HyperWrite founder and CEO Matt Shumer introduced that his new mannequin, Reflection 70B, makes use of a easy trick to resolve LLM hallucinations and delivers spectacular benchmark outcomes that beat bigger and even closed fashions like GPT-4o.
Shumer collaborated with artificial information supplier, Glaive, to create the brand new mannequin which is predicated on Meta’s Llama 3.1-70B Instruct mannequin.
Within the launch announcement on Hugging Face, Shumer stated. “Reflection Llama-3.1 70B is (currently) the world’s top open-source LLM, trained with a new technique called Reflection-Tuning that teaches a LLM to detect mistakes in its reasoning and correct course.”
If Shumer discovered a strategy to resolve the problem of AI hallucinations then that might be unimaginable. The benchmarks he shared appear to point that Reflection 70B is approach forward of different fashions.
The mannequin’s title is a reference to its means to self-correct throughout inference. Shumer doesn’t give an excessive amount of away however explains that the mannequin displays on its preliminary reply to a immediate and solely outputs it as soon as happy that it’s appropriate.
Shumer says {that a} 405B model of Reflection is within the works and can blow different fashions, together with GPT-4o away when it’s unveiled subsequent week.
Is Reflection 70B a rip-off?
Is that this all too good to be true? Reflection 70B is accessible for obtain on Huging Face however early testers weren’t capable of duplicate the spectacular efficiency Shumer’s benchmarks confirmed.
The Reflection playground let’s you attempt the mannequin out however says that as a consequence of excessive demand the demo is quickly down.
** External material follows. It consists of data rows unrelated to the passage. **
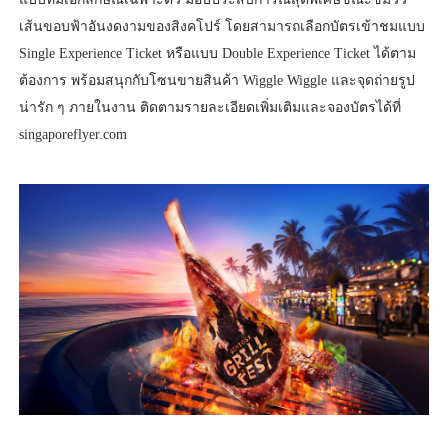
เส้นขอบฟ้าอันงดงามของสิงคโปร์ โดยสามารถเลือกบัตรเข้าชมแบบ
Single Experience Ticket หรือแบบ Double Experience Ticket ได้ตาม
ต้องการ พร้อมสนุกกับโซนขายสินค้า Wiggle Wiggle และจุดถ่ายรูป
น่ารัก ๆ ภายในงาน ติดตามรายละเอียดเพิ่มเติมและจองบัตรได้ที่
singaporeflyer.com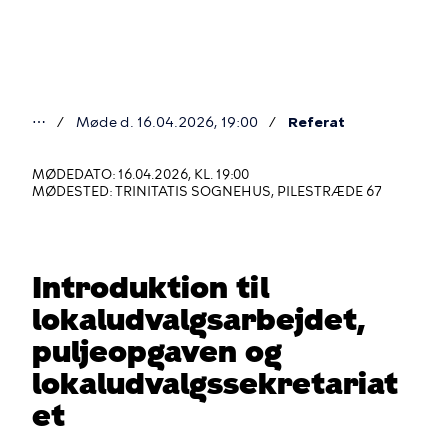
Gå
til
hovedindhold
⋯
Møde d. 16.04.2026, 19:00
Referat
Du
er
MØDEDATO: 16.04.2026, KL. 19:00
MØDESTED: TRINITATIS SOGNEHUS, PILESTRÆDE 67
her
Introduktion til
lokaludvalgsarbejdet,
puljeopgaven og
lokaludvalgssekretariat
et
The “Count ‘r’s in strawberry” and “9.11 vs 9.9” immediate strategies trace that the mannequin will get these difficult prompts proper. However some customers declare Reflection has been tuned particularly to reply these prompts.
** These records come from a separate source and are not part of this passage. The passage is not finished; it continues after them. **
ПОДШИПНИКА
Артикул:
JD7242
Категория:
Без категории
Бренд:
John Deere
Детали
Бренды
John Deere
Some customers questioned the spectacular benchmarks. The GSM8K of over 99% seemed particularly suspect.
Hey Matt! That is tremendous fascinating, however I’m fairly stunned to see a GSM8k rating of over 99%. My understanding is that it’s possible that greater than 1% of GSM8k is mislabeled (the right reply is definitely mistaken)!
— Hugh Zhang (@hughbzhang) September 5, 2024
A few of the floor reality solutions within the GSM8K dataset are literally mistaken. In different phrases, the one strategy to rating over 99% on the GSM8K was to offer the identical incorrect solutions to these issues.
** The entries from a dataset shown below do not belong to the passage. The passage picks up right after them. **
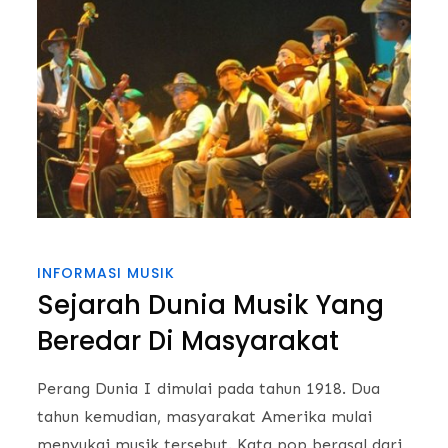
INFORMASI MUSIK
Sejarah Dunia Musik Yang
Beredar Di Masyarakat
Perang Dunia I dimulai pada tahun 1918. Dua
tahun kemudian, masyarakat Amerika mulai
menyukai musik tersebut. Kata pop berasal dari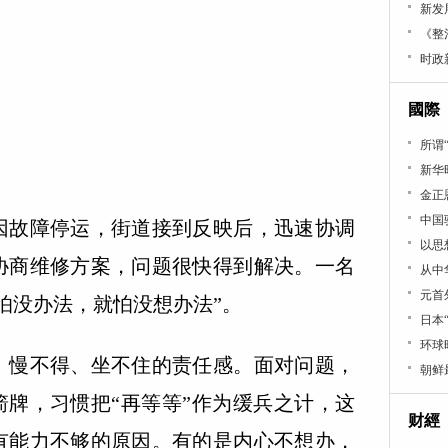
新发
《整
时政
國際
所谓
新华
金正
中国
故障停运，街道接到反映后，迅速协调
以思
协商维修方案，问题很快得到解决。一名
从中
元首
怕没办法，就怕没想办法”。
日本
环球
慢不得、坐不住的责任感。面对问题，
朝鲜
箭牌，习惯把“再等等”作为缓兵之计，这
财經
有能力不够的原因。有的是内心不想办，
After some testing, customers say that Reflection is definitely worse than Llama 3.1 and that it was really simply Llama 3 with LoRA tuning utilized.
In response to the adverse suggestions, Shumer posted a proof on X saying, “Quick update — we re-uploaded the weights but there’s still an issue. We just started training over again to eliminate any possible issue. Should be done soon.”
Shumer defined that there was a glitch with the API and that they had been engaged on it. In the intervening time, he supplied entry to a secret, non-public API in order that doubters might attempt Reflection out whereas they labored on the repair.
And that’s the place the wheels appear to return off, as some cautious prompting appears to indicate the API is admittedly only a Claude 3.5 Sonnet wrapper.
“Reflection API” is a sonnet 3.5 wrapper with immediate. And they’re presently disguising it by filtering out the string ‘claude’.https://t.co/c4Oj8Y3Ol1 https://t.co/k0ECeo9a4i pic.twitter.com/jTm2Q85Q7b
— Joseph (@RealJosephus) September 8, 2024
Subsequent testing reportedly had the API returning outputs from Llama and GPT-4o. Shumer insists the unique outcomes are correct and that they’re engaged on fixing the downloadable mannequin.
Are the skeptics somewhat untimely in calling Shumer a grifter? Possibly the discharge was simply poorly dealt with and Reflection 70B actually is a groundbreaking open-source mannequin. Or possibly it’s one other instance of AI hype to lift enterprise capital from buyers on the lookout for the subsequent large factor in AI.
We’ll have to attend a day or two to see how this performs out.